### Exercise material
*** Block opens ***

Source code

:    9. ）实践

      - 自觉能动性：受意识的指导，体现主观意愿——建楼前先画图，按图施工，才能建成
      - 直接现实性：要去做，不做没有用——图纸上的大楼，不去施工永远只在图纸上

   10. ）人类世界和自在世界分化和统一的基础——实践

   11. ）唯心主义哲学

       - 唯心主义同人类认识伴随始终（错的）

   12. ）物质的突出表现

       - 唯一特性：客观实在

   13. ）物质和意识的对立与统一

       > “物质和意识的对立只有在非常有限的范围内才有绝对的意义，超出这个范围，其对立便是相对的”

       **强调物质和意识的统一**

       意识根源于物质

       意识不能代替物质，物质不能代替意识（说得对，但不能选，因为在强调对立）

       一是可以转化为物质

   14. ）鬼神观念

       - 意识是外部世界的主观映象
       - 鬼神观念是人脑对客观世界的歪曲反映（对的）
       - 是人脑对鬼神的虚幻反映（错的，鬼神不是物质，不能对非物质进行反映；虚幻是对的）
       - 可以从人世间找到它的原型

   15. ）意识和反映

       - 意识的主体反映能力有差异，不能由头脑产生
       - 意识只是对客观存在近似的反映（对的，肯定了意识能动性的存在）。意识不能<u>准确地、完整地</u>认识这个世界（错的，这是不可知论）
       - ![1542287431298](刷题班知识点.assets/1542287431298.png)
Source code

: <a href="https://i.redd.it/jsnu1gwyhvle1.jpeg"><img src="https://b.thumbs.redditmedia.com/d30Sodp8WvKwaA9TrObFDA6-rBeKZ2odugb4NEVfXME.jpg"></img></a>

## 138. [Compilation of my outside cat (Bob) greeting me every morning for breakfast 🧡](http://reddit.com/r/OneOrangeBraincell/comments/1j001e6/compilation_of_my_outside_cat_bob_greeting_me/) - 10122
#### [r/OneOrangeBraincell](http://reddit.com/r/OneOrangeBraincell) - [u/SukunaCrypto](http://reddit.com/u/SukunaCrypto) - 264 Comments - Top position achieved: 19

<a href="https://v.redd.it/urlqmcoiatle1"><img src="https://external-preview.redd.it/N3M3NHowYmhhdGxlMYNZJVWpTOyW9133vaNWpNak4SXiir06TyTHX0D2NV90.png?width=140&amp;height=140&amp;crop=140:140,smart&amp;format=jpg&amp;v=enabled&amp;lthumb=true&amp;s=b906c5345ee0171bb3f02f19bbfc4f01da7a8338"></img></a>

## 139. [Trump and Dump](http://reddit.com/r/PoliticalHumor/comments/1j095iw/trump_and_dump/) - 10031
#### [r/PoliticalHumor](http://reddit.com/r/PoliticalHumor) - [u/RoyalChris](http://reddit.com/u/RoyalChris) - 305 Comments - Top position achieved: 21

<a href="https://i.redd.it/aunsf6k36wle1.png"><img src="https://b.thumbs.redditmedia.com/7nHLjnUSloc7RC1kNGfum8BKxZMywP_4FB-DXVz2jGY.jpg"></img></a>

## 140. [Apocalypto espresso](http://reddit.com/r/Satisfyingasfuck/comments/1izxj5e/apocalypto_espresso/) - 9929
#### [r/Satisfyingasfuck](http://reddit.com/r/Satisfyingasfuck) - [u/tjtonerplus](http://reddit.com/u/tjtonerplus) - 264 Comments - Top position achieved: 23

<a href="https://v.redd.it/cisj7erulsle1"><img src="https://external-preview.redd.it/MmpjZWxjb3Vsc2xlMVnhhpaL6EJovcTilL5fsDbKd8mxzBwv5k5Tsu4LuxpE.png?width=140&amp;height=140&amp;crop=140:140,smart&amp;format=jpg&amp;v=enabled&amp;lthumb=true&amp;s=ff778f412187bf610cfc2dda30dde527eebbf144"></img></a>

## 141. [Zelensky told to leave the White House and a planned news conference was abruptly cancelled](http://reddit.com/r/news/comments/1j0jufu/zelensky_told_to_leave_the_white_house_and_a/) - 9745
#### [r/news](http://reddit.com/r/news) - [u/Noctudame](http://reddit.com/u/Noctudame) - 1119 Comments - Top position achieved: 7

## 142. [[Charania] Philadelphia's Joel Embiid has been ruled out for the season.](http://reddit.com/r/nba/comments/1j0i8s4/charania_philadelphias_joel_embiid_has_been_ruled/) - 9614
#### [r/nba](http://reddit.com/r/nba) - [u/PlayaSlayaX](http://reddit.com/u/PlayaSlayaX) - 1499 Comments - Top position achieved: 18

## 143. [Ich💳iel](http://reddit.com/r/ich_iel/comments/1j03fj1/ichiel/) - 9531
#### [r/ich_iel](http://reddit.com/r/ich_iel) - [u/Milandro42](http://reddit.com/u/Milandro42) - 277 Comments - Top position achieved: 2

*** Block closes ***

### Task item
For an answer, give a copy of every line in the listing that holds the word "Satisfyingasfuck".

### Exercise response
## 140. [Apocalypto espresso](http://reddit.com/r/Satisfyingasfuck/comments/1izxj5e/apocalypto_espresso/) - 9929
#### [r/Satisfyingasfuck](http://reddit.com/r/Satisfyingasfuck) - [u/tjtonerplus](http://reddit.com/u/tjtonerplus) - 264 Comments - Top position achieved: 23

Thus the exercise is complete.